Valerie is left with the tinge of insult hurled for insult. That Valerie dares to strike out in ‘her own’ movement, in ‘her own’ way, obviously shook the stupid girl, causing her to think and to question. Brittany’s insult being that oft-repeated catch-phrase, which sticks in Valerie’s mind as a needle caught on a record’s thread, over and over Brittany’s whole blank physiognomy and that stupid question repeats over and over. What the fuck were you trying to say Brittany!? THE meaning of life? THE meaning of LIFE? THE MEANING OF LIFE? Haven’t you masses picked anything up yet? That there is more than one meaning to life? that life depends on you to bring it meaning, which can be more varied than Nature herself? that life is more important than the meaning and maybe the less meaning the better for then there is more living? Why THE meaning Brittany? But all I get is another one of Brittany’s vacuous stares. And where did you pick up that terrible catch-phrase anyway? On some reality TV show when some character decided to go off and go it alone? Is ‘the meaning of life’ the fuel of revolutionaries? Is it the serene look in old men’s eyes? Is ‘the meaning of life’ the belief behind those who follow their own rules in their own ways, Brittany? Yes, Brittany, yes yes yes, you’ve got it all right! That’s what all us thinking people do! We sit ourselves down with our books and pick axes and begin the hard labor of our search; looking for ‘the meaning of life’ like war mongers look for war and gold diggers dig for gold. What the fuck do you mean Brittany? THE MEANING OF LIFE?

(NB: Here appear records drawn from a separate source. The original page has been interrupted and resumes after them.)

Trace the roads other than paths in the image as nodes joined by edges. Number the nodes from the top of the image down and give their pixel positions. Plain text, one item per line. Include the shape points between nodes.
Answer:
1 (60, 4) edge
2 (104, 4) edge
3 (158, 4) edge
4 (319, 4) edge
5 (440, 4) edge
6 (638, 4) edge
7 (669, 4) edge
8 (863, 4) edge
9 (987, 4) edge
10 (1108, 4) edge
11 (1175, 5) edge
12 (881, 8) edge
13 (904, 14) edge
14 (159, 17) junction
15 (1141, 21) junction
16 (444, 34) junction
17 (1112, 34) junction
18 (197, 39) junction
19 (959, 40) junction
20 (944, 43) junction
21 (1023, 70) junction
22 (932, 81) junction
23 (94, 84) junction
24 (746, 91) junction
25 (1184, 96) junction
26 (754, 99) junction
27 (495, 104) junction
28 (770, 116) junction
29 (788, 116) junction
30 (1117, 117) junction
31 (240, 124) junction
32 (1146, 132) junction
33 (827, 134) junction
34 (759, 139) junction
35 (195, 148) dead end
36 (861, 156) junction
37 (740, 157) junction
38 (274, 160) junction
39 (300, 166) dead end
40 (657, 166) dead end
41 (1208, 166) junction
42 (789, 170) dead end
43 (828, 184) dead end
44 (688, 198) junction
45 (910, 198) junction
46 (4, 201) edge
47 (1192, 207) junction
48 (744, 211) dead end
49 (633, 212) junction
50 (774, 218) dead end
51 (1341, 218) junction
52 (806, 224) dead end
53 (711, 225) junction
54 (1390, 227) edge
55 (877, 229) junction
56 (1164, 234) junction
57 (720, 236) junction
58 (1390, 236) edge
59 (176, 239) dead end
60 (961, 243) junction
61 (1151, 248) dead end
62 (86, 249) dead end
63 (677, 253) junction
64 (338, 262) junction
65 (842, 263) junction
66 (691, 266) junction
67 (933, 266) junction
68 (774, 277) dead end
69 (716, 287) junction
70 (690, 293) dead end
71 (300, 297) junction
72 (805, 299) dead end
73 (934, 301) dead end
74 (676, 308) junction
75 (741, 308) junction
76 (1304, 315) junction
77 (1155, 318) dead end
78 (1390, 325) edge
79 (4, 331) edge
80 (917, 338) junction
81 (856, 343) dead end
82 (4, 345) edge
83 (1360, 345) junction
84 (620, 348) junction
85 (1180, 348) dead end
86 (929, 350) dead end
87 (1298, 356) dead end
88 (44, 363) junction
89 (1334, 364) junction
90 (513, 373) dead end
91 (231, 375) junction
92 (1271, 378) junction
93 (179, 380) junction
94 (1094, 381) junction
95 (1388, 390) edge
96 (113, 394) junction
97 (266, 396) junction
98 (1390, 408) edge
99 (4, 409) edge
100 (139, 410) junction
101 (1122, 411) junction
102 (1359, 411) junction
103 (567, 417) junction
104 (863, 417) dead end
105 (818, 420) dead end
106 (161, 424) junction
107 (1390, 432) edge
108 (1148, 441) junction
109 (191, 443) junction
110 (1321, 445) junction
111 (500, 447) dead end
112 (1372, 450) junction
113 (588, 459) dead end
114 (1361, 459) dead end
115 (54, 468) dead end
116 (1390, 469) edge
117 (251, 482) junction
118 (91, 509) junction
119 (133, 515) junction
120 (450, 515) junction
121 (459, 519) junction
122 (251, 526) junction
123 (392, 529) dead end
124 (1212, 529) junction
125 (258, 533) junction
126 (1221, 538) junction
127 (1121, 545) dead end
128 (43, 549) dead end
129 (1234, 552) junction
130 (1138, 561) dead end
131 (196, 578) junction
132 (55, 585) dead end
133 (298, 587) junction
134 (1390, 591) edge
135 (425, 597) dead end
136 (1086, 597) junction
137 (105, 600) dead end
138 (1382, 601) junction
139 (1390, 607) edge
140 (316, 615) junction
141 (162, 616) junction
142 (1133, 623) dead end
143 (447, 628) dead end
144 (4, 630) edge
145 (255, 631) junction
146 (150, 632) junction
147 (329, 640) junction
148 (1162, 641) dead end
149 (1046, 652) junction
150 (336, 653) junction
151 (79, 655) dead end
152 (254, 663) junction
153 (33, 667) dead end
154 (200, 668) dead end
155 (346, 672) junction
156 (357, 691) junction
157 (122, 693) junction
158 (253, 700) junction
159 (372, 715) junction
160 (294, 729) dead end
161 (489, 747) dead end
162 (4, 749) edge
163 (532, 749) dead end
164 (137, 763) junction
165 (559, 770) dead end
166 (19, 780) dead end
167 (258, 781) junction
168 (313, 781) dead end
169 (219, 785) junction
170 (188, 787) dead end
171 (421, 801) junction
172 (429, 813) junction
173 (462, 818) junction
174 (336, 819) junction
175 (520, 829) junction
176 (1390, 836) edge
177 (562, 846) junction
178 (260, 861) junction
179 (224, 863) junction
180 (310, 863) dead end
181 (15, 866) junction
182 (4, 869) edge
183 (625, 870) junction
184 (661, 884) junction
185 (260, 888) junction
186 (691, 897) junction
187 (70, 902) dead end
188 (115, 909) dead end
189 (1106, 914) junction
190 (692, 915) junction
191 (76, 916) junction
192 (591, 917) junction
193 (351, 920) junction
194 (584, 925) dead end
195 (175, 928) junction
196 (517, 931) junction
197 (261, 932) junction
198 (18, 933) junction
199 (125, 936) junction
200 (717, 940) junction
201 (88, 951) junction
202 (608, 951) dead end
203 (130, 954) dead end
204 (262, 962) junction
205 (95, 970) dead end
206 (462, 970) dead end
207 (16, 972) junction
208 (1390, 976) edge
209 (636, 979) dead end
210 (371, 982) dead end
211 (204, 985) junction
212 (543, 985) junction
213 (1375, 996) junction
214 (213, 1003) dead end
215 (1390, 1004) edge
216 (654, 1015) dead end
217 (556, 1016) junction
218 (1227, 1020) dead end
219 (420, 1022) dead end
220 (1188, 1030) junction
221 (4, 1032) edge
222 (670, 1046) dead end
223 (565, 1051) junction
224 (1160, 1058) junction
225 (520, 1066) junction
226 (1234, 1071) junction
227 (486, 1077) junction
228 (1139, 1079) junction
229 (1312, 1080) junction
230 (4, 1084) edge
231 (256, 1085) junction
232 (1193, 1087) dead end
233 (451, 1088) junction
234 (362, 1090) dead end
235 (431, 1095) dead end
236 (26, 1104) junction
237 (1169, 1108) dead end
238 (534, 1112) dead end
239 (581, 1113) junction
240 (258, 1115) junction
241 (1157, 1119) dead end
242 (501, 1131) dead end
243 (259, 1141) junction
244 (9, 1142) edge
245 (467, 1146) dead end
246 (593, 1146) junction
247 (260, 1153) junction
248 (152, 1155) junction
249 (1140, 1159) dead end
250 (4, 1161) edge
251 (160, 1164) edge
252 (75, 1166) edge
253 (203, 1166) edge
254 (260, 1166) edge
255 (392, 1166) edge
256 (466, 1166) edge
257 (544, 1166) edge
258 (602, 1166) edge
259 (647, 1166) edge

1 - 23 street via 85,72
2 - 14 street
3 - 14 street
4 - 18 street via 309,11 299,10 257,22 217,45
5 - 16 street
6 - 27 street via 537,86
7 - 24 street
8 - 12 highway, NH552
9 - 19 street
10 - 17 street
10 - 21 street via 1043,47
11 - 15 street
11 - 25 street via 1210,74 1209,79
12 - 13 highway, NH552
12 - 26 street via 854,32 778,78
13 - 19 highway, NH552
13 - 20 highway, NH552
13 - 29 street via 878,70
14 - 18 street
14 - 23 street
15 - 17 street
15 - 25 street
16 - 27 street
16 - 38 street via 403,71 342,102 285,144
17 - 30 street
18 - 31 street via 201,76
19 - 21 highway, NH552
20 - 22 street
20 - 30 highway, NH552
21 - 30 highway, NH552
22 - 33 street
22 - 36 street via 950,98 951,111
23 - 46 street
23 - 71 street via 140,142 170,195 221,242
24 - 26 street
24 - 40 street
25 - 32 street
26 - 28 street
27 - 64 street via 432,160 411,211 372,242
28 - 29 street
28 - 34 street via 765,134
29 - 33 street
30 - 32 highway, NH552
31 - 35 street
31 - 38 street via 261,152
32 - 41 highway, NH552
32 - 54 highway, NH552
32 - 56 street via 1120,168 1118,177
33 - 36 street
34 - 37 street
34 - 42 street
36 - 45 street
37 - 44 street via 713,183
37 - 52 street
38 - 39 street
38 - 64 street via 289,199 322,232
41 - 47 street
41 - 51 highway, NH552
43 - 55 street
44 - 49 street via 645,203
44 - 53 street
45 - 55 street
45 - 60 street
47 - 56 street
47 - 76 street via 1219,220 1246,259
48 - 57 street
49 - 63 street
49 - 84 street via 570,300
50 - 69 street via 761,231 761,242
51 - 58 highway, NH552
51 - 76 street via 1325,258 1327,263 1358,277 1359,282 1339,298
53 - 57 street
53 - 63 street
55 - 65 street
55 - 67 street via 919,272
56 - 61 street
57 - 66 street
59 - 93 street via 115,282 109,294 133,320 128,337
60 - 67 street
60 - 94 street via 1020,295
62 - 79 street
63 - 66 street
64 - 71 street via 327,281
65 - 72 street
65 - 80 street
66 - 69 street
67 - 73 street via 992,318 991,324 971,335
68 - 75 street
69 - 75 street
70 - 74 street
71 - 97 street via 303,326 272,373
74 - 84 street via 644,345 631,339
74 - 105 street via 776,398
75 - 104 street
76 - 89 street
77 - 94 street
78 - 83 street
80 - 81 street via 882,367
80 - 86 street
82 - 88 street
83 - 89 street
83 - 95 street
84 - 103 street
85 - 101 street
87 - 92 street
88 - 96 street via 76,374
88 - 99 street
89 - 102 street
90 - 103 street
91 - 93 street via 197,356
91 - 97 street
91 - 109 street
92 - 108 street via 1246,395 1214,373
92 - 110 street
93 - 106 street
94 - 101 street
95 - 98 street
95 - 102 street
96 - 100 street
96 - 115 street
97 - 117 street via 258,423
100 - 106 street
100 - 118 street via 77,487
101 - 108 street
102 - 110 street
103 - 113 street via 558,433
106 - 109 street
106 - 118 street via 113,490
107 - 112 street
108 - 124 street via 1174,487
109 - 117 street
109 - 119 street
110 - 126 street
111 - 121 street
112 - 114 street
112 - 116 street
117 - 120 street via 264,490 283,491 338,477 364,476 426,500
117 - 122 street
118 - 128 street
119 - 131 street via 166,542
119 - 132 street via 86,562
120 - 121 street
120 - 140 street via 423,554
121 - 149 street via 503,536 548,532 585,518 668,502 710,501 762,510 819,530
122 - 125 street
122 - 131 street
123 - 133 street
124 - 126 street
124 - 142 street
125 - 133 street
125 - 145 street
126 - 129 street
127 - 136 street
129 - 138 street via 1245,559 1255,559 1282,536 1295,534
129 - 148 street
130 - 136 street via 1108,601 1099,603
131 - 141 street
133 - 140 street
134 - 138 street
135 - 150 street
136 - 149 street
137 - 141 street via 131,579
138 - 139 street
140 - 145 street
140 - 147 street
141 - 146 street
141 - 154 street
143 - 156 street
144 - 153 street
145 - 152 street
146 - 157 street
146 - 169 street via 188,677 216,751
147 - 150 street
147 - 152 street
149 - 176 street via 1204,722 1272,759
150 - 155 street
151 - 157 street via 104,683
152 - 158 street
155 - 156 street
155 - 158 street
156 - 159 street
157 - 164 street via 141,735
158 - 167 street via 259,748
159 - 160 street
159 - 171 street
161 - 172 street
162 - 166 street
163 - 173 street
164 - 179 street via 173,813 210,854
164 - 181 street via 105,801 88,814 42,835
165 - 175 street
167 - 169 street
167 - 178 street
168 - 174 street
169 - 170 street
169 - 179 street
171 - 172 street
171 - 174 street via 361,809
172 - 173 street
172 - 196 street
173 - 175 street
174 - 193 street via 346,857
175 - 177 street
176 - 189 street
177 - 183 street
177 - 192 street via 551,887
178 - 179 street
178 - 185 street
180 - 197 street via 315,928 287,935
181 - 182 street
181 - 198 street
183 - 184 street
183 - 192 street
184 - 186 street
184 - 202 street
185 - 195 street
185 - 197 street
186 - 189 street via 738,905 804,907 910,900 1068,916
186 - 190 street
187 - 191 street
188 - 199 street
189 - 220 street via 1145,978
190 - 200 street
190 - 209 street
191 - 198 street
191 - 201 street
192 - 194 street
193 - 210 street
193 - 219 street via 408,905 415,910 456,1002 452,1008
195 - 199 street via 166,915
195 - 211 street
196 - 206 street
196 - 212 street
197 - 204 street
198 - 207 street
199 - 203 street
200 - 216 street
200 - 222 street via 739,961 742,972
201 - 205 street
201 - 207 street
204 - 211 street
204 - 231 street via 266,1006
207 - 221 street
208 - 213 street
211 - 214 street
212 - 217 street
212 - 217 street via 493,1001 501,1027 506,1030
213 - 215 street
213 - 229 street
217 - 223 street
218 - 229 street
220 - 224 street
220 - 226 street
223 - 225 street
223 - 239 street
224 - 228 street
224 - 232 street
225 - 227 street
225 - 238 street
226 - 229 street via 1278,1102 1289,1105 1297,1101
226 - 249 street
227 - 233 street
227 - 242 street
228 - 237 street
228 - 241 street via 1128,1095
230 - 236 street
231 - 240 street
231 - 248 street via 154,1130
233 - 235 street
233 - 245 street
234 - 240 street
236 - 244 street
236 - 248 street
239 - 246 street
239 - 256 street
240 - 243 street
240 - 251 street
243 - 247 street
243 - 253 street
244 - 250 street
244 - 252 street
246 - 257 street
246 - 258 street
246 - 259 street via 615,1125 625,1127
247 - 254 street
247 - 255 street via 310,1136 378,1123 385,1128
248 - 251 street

Yes yes yes, that’s exactly what I’m doing Brittany! I’m looking for THE meaning to life. And do you know what I’m going to do with it once I find it Brittany? I’m going to use my giant’s forearm to hurl it across the Atlantic, setting the target to dear St. Louis and dear pretty Brittany, yourself. The meaning is going to fall like the sky would fall and it’s going to fall on your sorority house and all your sweet sorority sisters and smash up that useless brain of yours into two neat pieces. To the right will fall the pointless identity you’ve been insisting is your own and to left will fall your meaning, Brittany. The wrinkled pebble that fell off to the left will be picked up by an east blowing breeze and it’s going to come dancing across the Atlantic to wherever I have found myself to be. Do you know what I’m going to do with your meaning Brittany? I’m going to plant it and I’m going to water it and I’m going to watch it grow. And in this way I will prove to you that there is no such thing as a meaning, for life is wide and far between and what will sprout from that wrinkled rock will bear more fruit and more seeds. The meaning of life does not exist Brittany; there is only LIFE.